Thread: Veriyfing that point given is either maximum or minimum

1. Veriyfing that point given is either maximum or minimum

Use an algebraic strategy to verify that the point given for the function is either a maximum or minimum.

f(x) = x3 - 3x; (-1,2)

The answer should be 0 yet i get another answer. This is what i did:[COLOR=rgb(0, 0, 0)]

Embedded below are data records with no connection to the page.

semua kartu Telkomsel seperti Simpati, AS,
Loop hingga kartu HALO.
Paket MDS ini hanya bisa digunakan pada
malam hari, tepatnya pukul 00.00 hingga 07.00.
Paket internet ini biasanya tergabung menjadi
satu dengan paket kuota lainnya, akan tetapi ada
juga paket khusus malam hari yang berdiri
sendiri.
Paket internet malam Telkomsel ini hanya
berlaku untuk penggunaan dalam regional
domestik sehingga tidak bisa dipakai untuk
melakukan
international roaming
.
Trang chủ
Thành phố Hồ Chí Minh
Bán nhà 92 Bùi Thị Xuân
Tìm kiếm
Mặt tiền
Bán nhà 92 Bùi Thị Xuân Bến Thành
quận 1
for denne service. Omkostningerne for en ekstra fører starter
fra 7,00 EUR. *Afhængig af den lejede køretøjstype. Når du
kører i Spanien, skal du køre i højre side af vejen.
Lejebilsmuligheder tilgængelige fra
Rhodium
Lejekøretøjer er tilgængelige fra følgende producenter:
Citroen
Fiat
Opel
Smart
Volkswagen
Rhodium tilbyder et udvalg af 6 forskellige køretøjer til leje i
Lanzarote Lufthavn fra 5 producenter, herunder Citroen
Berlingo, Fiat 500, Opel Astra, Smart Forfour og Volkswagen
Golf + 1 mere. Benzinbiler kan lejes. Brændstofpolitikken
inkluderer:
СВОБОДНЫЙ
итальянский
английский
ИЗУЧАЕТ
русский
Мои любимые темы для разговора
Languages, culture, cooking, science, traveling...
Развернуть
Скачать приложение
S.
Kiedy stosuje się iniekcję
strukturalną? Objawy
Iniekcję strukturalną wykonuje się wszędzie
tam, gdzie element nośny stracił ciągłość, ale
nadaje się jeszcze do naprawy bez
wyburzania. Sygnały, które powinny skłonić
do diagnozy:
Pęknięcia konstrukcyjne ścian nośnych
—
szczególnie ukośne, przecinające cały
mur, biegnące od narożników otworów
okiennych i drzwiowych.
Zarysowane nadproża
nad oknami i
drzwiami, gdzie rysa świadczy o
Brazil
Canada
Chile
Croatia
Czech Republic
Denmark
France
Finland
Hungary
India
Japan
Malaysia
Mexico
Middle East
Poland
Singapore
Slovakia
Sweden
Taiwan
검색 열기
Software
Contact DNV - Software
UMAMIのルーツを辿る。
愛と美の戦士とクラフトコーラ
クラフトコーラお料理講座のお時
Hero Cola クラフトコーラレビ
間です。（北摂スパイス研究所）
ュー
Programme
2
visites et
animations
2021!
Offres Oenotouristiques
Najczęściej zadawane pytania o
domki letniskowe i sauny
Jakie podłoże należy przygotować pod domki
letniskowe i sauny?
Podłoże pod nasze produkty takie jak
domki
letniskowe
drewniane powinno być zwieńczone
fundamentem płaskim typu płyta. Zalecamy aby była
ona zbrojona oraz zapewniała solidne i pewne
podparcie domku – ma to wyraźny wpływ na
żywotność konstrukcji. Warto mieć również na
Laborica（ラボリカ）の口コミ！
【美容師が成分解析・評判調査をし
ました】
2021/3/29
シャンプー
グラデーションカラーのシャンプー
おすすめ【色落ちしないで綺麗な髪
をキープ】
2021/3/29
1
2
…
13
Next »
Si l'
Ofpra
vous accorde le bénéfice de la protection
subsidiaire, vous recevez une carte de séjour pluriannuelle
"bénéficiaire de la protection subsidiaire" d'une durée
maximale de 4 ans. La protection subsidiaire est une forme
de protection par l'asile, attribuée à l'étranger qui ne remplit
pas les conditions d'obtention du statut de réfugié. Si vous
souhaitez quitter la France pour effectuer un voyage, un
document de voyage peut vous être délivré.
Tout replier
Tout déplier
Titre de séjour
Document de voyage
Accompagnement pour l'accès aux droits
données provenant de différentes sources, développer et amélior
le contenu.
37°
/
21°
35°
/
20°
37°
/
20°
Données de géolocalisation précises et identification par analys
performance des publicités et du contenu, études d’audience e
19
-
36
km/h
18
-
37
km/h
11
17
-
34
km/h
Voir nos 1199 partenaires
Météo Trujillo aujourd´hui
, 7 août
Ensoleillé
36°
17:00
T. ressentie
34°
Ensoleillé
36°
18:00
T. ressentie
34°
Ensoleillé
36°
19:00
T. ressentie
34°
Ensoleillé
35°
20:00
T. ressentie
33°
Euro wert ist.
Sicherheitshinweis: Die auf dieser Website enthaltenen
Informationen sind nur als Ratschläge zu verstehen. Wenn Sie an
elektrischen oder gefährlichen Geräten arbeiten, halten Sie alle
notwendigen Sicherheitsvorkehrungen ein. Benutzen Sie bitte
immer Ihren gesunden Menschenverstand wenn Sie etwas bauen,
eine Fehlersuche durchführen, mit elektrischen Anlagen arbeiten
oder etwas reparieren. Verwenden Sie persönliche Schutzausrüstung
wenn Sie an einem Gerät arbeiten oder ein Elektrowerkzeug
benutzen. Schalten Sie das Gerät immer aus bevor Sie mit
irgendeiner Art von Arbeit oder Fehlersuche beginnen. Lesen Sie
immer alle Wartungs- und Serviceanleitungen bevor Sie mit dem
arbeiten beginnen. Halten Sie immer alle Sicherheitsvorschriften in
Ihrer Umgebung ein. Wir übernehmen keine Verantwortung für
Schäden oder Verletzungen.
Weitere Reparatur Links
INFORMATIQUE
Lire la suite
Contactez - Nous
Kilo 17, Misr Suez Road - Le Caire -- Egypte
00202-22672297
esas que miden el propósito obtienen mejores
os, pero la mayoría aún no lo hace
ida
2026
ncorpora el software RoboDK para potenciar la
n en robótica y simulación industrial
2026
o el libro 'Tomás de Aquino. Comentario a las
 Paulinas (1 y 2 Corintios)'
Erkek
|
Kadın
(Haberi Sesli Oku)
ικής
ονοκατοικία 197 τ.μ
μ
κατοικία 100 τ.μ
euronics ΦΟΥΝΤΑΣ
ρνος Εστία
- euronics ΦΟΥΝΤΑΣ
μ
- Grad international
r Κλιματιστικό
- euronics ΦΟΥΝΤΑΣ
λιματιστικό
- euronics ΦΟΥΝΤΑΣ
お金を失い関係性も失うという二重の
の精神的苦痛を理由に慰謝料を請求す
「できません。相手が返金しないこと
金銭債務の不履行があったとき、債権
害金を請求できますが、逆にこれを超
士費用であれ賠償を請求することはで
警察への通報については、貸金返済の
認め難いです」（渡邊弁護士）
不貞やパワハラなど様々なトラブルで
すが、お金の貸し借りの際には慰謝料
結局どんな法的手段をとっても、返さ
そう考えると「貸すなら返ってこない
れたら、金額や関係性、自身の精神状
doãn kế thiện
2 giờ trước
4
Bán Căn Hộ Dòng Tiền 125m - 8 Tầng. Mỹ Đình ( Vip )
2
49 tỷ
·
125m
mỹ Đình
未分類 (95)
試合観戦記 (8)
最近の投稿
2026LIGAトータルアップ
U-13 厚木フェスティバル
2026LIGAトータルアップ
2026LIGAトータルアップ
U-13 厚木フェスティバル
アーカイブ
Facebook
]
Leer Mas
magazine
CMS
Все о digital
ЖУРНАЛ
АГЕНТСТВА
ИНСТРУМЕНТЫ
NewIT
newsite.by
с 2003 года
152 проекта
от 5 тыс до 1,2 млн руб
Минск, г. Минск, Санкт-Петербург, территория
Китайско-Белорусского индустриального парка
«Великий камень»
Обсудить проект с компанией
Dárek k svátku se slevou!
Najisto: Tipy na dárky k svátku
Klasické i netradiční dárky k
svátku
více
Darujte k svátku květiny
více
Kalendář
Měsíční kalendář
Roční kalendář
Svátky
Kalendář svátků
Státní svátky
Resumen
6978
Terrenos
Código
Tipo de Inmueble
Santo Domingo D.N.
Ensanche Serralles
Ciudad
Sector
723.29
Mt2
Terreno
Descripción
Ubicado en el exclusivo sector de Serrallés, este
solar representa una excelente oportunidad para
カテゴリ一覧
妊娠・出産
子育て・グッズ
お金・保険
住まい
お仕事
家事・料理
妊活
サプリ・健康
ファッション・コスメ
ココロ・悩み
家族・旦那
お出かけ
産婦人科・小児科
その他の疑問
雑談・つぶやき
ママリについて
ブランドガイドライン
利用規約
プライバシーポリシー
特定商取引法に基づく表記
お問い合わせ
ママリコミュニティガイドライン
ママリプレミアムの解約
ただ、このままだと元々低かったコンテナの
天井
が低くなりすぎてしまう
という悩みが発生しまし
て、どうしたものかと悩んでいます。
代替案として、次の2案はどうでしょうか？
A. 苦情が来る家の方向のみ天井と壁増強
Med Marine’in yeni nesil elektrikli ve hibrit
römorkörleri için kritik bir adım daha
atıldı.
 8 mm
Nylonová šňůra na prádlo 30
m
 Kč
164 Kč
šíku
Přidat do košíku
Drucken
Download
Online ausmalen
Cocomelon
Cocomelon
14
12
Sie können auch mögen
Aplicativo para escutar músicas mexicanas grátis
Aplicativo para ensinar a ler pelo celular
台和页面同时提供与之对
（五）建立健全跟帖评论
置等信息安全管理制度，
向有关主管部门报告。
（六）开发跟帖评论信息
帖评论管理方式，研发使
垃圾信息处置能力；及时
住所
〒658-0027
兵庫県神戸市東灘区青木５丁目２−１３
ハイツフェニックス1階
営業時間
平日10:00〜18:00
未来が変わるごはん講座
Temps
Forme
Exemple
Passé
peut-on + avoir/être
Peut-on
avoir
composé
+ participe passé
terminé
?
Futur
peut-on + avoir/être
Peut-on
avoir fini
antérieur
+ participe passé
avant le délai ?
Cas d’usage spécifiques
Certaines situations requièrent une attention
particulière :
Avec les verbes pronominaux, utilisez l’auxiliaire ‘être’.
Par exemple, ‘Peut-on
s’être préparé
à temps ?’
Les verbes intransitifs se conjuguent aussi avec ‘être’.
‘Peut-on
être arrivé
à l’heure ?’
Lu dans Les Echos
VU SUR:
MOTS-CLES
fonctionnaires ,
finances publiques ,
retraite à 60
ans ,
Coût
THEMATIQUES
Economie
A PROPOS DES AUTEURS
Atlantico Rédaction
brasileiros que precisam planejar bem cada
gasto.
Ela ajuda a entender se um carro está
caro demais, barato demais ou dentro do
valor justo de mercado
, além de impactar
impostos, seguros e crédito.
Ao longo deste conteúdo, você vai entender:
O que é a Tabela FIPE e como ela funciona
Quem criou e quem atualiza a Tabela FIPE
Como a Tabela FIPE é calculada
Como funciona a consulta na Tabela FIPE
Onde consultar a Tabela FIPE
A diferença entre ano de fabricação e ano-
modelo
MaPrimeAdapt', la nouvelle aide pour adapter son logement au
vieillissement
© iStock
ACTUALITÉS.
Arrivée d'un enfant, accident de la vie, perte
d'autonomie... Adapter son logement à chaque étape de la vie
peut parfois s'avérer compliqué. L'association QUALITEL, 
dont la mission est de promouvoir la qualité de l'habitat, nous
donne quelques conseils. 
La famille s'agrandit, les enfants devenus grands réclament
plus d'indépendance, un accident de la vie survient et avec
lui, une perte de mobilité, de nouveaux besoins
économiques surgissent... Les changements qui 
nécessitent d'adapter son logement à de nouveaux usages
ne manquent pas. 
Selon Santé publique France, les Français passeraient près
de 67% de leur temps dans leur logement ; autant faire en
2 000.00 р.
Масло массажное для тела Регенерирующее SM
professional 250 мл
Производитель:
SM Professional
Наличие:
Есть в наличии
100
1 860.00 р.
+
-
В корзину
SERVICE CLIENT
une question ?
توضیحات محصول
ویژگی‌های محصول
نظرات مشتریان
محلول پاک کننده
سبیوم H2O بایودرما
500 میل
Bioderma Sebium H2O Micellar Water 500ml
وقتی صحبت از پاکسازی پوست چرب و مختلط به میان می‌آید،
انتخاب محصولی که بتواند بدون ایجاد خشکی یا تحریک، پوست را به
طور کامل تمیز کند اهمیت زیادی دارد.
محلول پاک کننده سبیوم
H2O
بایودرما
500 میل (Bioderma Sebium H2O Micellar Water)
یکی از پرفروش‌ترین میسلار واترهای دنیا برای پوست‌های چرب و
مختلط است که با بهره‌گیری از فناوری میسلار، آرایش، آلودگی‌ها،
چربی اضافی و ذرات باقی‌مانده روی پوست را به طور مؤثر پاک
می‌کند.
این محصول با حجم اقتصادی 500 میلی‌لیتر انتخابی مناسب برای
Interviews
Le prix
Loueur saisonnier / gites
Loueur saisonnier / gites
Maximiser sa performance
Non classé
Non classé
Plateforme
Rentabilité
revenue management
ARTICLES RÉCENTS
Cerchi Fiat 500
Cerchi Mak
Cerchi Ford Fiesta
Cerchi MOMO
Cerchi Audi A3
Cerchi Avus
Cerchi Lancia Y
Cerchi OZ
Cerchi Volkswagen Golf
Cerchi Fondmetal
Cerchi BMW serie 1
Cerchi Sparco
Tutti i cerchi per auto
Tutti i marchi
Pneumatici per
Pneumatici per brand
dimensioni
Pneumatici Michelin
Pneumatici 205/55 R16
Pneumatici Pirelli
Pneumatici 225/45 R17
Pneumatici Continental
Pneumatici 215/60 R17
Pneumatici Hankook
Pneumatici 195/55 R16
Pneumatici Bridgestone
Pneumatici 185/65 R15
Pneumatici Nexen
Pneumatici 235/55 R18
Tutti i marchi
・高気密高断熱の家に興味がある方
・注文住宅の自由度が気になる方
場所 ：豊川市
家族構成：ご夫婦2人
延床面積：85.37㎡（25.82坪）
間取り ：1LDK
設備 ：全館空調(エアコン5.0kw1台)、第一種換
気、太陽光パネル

[/COLOR] $(a+h)-(a)/h=(-1+h)-(-1)/h=(-1+h)^3-(-3(-1))/h$

$(-1+h)(-1+h)(-1+h)=(1-h-h+h^2)(-1+h)=-1+3h-3h^2+h^3$

$(-1+3h-3h^2+h^3-3/h$

"h's" cancel

$-1+3-3h+h^2-3=h^2-3h-1$

$h=0.01,h=-0.01$

$(0.01)^2-3(0.01)-1=-1.0299$

$(-0.01)^2-3(-0.01)-1=-0.9699$

$-1.0299+(-0.9699)/2=-0.9999$

It should = 0 however and the slopes should be negative right side and positive left side I believe proving it is a maximum.

2. Check the first step.
It should be

$\frac{( a + h) - a}{h}$ It becomes

$\frac{[(-1 + h)^3 - 3(-1 +h)] - [ (-1)^3 -3(-1)]}{h}$

Now proceed.

3. Yeh that's what I did. I'm new with latex so I really ment h dividing that whole part not just "a" which gives me the answer that I got

4. Simplify the numerator and see what you get.

5. Alright so I tried again hopefully correctly but in the end I still didn't get that 0 i'm looking for

[tex](-1+h)^3-3(-1+h)-[(-1)^3-3(-1)]/h[\MATH]

[tex]-1+3h-3h+3h^3-[-1+3][\MATH]

[tex]-1+1-3+3h-3h+3h^3/h[\MATH]

"h's cancel plus other numbers"

[tex]3h-3[\MATH]

[tex]3(0.01)-3 = -2.97[\MATH]

[tex]3(-0.01)-3 = -3.03[\MATH]

[tex]-2.97+(-3.03)/2 = -3[\MATH]

This time i get -3 instead of 0 and both "h's" left and right sides are negative instead of being left positive and right negative proving it to be a maximum

6. Alright after many many tries i managed to get a tangent of 0.0001. Not 0 but really really close so I guess that's good enough and I also got the right side to be negative and left side positive proving its a maximum. The problem was that I made a simple but at the same time major mistake simplifying.